FAVOR BAGS:  To take home, each child received - 
  • the scratch art bookmarks they made at the beginning
  • the bag of instant snow from experiment #1
  • their lava lamp from experiment #2 and a packet of 2 Alka-Seltzer tablets
  • the bag of slime from experiment #3
  • their sink-or-float worksheet from #5
  • a booklet I made describing all six experiments so they can repeat them at home or at least tell their parents about it
  • a fortune cookie (because I like them...and I ordered more sour gummy brains for their bags but they didn't arrive in time, oh well...)
  • Franny K. Stein, Mad Scientist #1 Lunch Walks Among Us
(Besides the fortune cookie and the would-be gummy brains, no other edibles.  I hate it when my kids bring home bags of crappy candy.  Almost as much as when my kids bring home bags of crappy toys or other crappy favor bag fillers.  This is a party aspect I try to be thoughtful about.  Meaningful favor bags.  Never mind that one child's mom texted me later in the day that he had come home and put the slime in his hair.  Not my fault.)

So that's it, guys.  Hazel's amazing Mad Science Party!  It was so fun to see eight kids of both genders age 5 to 7 ooh-ing, ahh-ing, smiling, laughing, and completely engaged for a whole birthday party.  Yay for Mad Science!!!
*Franny K. Stein is a little girl mad scientist.  Her book series is silly, spunky and a little irreverent without being gross.  She has just enough "normal" qualities to be relatable but is also just crazy enough to be surprising and intriguing.  We read the first two from the library so I gave my girls #3 and #4 in their bags; everyone else got #1.  Each book is about 100 pages, 15 to 20 chapters.  Age 7 to 10 reading and interest level.  My girls love Franny.


Scott and Jen Driggs said...

We just did the same "Mad Scientist" party for Ethan on the 17th! Scott was the mad scientist with the Albert Einstein costume and he even threw in an accent.
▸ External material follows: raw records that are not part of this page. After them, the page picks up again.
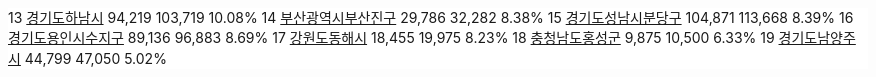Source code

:   <tr class="item">
    <td>13</td>
    <td><a href="/apt/경기도하남시">경기도하남시</a></td>
    <td>94,219</td>
    <td>103,719</td>
    <td>10.08%</td>
  </tr>

  <tr class="item">
    <td>14</td>
    <td><a href="/apt/부산광역시부산진구">부산광역시부산진구</a></td>
    <td>29,786</td>
    <td>32,282</td>
    <td>8.38%</td>
  </tr>

  <tr class="item">
    <td>15</td>
    <td><a href="/apt/경기도성남시분당구">경기도성남시분당구</a></td>
    <td>104,871</td>
    <td>113,668</td>
    <td>8.39%</td>
  </tr>

  <tr class="item">
    <td>16</td>
    <td><a href="/apt/경기도용인시수지구">경기도용인시수지구</a></td>
    <td>89,136</td>
    <td>96,883</td>
    <td>8.69%</td>
  </tr>

  <tr class="item">
    <td>17</td>
    <td><a href="/apt/강원도동해시">강원도동해시</a></td>
    <td>18,455</td>
    <td>19,975</td>
    <td>8.23%</td>
  </tr>

  <tr class="item">
    <td>18</td>
    <td><a href="/apt/충청남도홍성군">충청남도홍성군</a></td>
    <td>9,875</td>
    <td>10,500</td>
    <td>6.33%</td>
  </tr>

  <tr class="item">
    <td>19</td>
    <td><a href="/apt/경기도남양주시">경기도남양주시</a></td>
    <td>44,799</td>
    <td>47,050</td>
    <td>5.02%</td>
  </tr>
Our finale was the diet coke and mentos - of which baby Aubrey was just in the right spot to get the fall out. So fun!!

ESOdhiambo said...

Totally aces! I love every bit of this party.

RJ said...

Oh you are so freaking cool! I am shamelessly copying you for Sophia's 5th party. She loves science! So it this what you ordered? Would the $17 dollar one be enough for 8 kids or so?

Jeni said...

What an awesome party!!!! Your kids are so lucky!! :)

Disco Mom said...

Yes Rachel that's exactly it - the $17 one was enough with almost half left over for more slime fun another day. Definitely not the class set!

Heather said...

Hi I’m Heather! Please email me when you get a chance! I have a question about your blog. HeatherVonsj(at)gmail(dot)com

tona said...

Besides being the coolest ever, this party also wins for bringing out THE EINSTEIN WIG. Can't believe that thing is still kicking around!! You are amazing and Hazel is so fortunate to have parents who indulge her love of science!!

Andrea said...

You are cool, and so are your kids! Love this party!

kat said...

coolest party ever!

Anonymous said...

I cannot thank you enough for your in-depth explanation of your party and how you made it flow. We will be benefitting from this for our son's party this weekend!! Thank you so much!